Government involvement in healthcare, he added, also has a knock-on effect for the insurer/provider relationship – not least because it introduces a new party contributing to delivery of care and performance in the sector.
As well as governments investing in initiatives, Kanellou would like to see both insurers and providers invest in multilingual support, which she says “is crucial to address language barriers and facilitate effective communication between all parties involved”.
That is a vital point. Conversation, collaboration and knowledge are key. The American Hospital Association has said that it wants to see patients getting the healthcare they need, and clinicians able to do their work, without any delays or ‘roadblocks’. That is, in fact, what everyone involved wants to happen – so trust needs to be built between all parties, and that can only come through strong, clear communication.
“The insurer needs to communicate promptly and in detail as soon as the client is in need of service, and the provider will need to provide the service as directed and within the cost ceiling if it is indicated,” said Dr Lelo.
Dr Gul suggested that sound, clear guidelines to support insurer/provider relationships would be a great development, while Kanellou thought this could even go a step further.
“Providing education and training for insurers and providers can bridge the knowledge gaps and enhance collaboration,” she said. “This ensures that everyone is on the same page regarding best practices and local regulations.”
That information exchange could also include employers, the biggest sponsor of claims, who should be kept updated; and patients themselves, so they understand exactly where all the stakeholders in the process are coming from, and what they actually do. It could even be that they, or even the providers, aren’t fully aware of all the extra benefits they might have in their plans – so sharing information between all parties involved could be really helpful.
A streamlined approach
Even when insurers and providers are operating in different countries, there could be ways to reduce the potential issues caused by local rules and regulations.

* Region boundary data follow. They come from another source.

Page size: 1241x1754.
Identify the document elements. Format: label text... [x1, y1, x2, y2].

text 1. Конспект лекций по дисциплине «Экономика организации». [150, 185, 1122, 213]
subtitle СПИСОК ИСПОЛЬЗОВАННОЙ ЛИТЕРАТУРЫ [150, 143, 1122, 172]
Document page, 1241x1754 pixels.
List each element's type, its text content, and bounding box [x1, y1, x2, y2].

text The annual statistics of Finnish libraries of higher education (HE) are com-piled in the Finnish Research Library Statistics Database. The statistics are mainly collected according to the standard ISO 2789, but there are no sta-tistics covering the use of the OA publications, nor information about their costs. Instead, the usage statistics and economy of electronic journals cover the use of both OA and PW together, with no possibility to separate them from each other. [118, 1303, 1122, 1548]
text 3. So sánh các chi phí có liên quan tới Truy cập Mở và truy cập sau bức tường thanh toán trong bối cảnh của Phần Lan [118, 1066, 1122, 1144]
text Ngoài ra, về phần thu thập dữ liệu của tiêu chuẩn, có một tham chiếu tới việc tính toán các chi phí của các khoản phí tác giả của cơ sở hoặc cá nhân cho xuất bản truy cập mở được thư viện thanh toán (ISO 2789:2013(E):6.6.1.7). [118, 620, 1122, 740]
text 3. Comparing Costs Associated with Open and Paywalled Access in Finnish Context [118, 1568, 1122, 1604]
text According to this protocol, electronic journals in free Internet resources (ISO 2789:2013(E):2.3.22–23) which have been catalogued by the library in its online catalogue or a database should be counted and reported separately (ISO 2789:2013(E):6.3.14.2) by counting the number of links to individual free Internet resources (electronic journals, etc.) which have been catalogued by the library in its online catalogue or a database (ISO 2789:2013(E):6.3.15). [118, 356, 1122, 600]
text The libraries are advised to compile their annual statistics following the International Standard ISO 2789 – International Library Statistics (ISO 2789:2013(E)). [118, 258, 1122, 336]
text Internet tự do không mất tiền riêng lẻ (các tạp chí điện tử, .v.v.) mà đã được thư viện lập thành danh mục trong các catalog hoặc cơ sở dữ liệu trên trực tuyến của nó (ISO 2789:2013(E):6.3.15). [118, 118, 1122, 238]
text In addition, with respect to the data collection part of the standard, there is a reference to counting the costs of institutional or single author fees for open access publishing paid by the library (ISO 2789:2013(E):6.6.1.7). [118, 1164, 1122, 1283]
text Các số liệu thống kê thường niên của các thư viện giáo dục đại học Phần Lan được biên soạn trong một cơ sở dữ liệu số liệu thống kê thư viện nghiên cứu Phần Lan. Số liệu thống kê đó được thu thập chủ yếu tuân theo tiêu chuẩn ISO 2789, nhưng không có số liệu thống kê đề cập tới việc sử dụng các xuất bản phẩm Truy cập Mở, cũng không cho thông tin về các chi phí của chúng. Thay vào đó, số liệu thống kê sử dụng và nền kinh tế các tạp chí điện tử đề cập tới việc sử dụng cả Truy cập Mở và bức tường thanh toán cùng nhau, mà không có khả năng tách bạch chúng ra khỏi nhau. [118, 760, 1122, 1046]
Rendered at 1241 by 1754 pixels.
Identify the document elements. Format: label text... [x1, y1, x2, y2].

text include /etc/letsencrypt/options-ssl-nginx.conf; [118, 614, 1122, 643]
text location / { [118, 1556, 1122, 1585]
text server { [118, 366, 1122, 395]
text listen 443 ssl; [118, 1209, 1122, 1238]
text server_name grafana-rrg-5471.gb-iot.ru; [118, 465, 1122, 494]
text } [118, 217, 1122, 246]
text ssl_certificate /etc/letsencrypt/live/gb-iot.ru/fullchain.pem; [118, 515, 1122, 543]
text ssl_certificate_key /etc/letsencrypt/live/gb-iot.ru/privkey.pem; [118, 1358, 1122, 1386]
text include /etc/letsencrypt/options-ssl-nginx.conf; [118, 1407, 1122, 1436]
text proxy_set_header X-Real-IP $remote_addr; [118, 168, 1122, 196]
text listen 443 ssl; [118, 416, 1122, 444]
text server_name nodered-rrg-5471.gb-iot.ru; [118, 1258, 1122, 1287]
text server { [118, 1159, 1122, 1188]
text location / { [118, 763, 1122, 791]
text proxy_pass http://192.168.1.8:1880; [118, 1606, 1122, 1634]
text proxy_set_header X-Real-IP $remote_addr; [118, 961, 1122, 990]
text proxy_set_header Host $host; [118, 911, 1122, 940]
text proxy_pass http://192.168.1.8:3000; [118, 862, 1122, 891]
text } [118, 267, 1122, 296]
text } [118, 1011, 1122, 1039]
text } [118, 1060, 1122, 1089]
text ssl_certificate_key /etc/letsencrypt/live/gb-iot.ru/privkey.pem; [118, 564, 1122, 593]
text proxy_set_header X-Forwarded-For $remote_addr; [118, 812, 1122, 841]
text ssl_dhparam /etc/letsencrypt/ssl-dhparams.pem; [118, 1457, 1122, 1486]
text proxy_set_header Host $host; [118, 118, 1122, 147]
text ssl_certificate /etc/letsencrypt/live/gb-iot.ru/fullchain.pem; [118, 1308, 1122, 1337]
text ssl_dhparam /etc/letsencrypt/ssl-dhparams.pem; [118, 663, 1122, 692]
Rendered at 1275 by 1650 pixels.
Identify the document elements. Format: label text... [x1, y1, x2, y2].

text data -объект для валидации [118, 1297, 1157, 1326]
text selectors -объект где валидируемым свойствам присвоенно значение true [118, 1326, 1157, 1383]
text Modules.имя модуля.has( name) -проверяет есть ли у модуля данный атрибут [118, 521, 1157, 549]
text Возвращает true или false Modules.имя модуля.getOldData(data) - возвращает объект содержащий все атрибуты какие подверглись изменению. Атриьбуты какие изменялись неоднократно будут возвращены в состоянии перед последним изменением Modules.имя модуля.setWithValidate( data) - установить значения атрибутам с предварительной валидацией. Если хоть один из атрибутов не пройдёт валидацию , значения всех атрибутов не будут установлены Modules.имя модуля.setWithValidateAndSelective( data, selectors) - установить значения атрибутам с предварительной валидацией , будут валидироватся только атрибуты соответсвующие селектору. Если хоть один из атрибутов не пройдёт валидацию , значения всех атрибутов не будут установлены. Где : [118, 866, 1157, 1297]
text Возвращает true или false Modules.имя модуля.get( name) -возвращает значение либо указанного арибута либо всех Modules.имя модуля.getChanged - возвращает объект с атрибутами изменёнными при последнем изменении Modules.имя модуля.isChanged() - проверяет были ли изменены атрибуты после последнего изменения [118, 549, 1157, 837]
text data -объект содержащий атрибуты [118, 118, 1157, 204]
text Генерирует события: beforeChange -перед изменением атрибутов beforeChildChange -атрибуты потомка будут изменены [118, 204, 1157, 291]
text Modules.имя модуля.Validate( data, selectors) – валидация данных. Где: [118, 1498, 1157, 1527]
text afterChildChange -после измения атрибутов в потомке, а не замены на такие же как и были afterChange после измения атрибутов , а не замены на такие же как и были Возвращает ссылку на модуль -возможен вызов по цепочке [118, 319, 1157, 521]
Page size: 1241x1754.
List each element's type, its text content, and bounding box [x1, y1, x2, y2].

For example, the American Hospital Association has called for the standardisation of prior authorisation requirements and processes, including increased transparency on the services that require it, a standardised format and process for sending and responding to requests, making sure that responses are sent as quickly as possible, and dealing with denials appropriately and in sufficient detail.
Standardising billing processes and promoting transparency can eliminate many of the common issues that arise
In a 2022 survey by the American Medical Association, 94 per cent of physicians said that the prior authorisation process had delayed giving patients necessary care, and that in some cases these delays had meant people remaining in an inpatient facility that was not best suited to their requirements, the payment for which was not covered by their policy. Add to this the staff hours and costs it takes to deal with this necessary piece of administration – on both the insurer and the provider side – and it becomes apparent that a quicker, more streamlined, universally understood approach to dealing with it could surely be a positive move.
Ultimately, everyone involved wants the same thing – great care, delivered in a timely manner, at an appropriate cost – so ensuring the best working relationships possible is in everyone’s interests.
“It’s about fostering a culture of cooperation that values the wellbeing of patients above all else,” said Kanellou. “Regardless of where they are in the world, patients should receive the best care possible, and these partnerships play a pivotal role in making that a reality.”